While many cases of interdiction appear to be much more philosophically motivated (e.g., works by Voltaire, Rousseau, Spinoza) than due to sexual content or other forms of “obscenity,” the exact reasons for certain texts being condemned and censored can, at least with a reasonable degree of certainty, be discerned by the process of referring to the specific canons that they appear to violate according to the Code of Canon Law (Woywod et al. 1952). This is the calculus that I adhere to herein.

This site relies heavily on the monumental work of the aforementioned J.M de Bujanda of the University of Sherbrooke (Quebec) and his team of editorial collaborators.

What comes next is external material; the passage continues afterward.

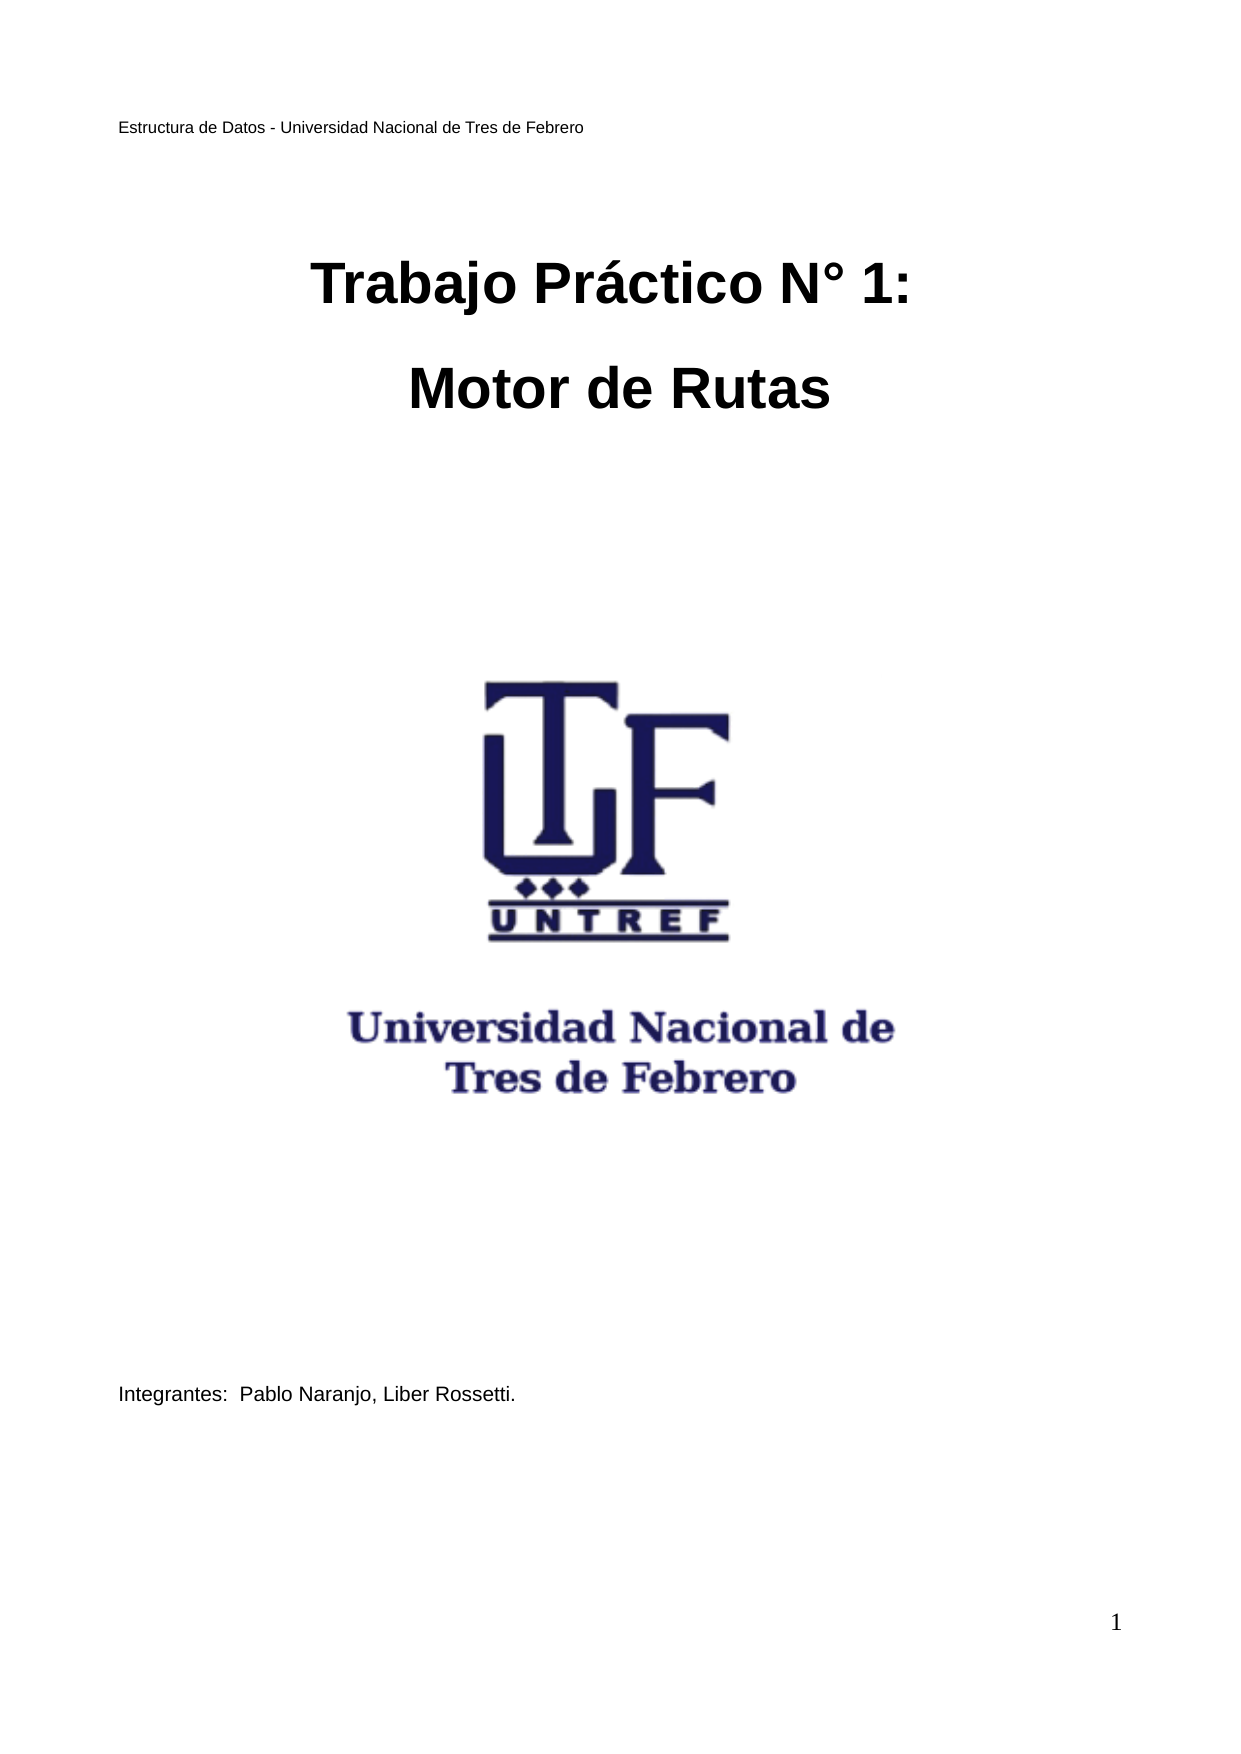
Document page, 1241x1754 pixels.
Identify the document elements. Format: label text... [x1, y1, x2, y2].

Their eleven-volume series Index des Livres Interdits (Index of Forbidden Books) represents decades of extensively researched bibliographic work on not only the Index as it existed between 1600 and 1966 (the focus of the almost 1,000-page eleventh volume, published in 2002), but furthermore those earlier and decentralized indices produced by, for example, the University of Paris or the Spanish Inquisition throughout the sixteenth century. The lengths to which de Bujanda et al. have gone to achieve the goal of documenting the minutiae of centuries of Catholic book censorship are nothing short of astounding. I highly recommend reading their work, and especially the eleventh and final volume from which I obtained so much essential information. Although written primarily in French, the bibliographic listings themselves (3,000-plus author entries and 5,000-plus individual title entries) are nevertheless relatively easy to interpret thanks to a user’s guide in several translations, including English. My hope is to build on this great tool to provide further analysis on select titles that I hope will represent a wide range of authorship, subject matter, and historical notability.

In addition to a synopsis of each book selected, I provide the following:

  1. A listing of, and any public-domain links to, the edition I reviewed. This is usually the most readily available English edition of the text, relative to my personal access to both digital and print editions and to which all in-text citations, e.g., “(37)”, refer;
  2. The original edition cited in the Index according to de Bujanda, et al. (2002) (sometimes the same as 1. — listed Idem — but most often not), as well as any public-domain links to the same;
  3. The date of interdiction by the Church;
  4. The presumed canonical violation(s) as determined by my analysis.

My goal for each title was to read it to such an extent that I understood both its general meaning, cultural import, and furthermore why, most likely, it was condemned by the Church.

In certain cases, I have had to rely on my less-than-perfect reading level in the original language if no translation was available — beyond English, I read Spanish and Portuguese quite well, followed by French at an intermediate level, Italian somewhat less so, Latin at a beginner’s level, and German as a mostly unknown commodity (but it rarely came up). My readings and analyses, when necessary, were supplemented with information or insight from scholars better versed than myself in either a given language or a text’s specific contents. Any errors in the final interpretation, however, are my own.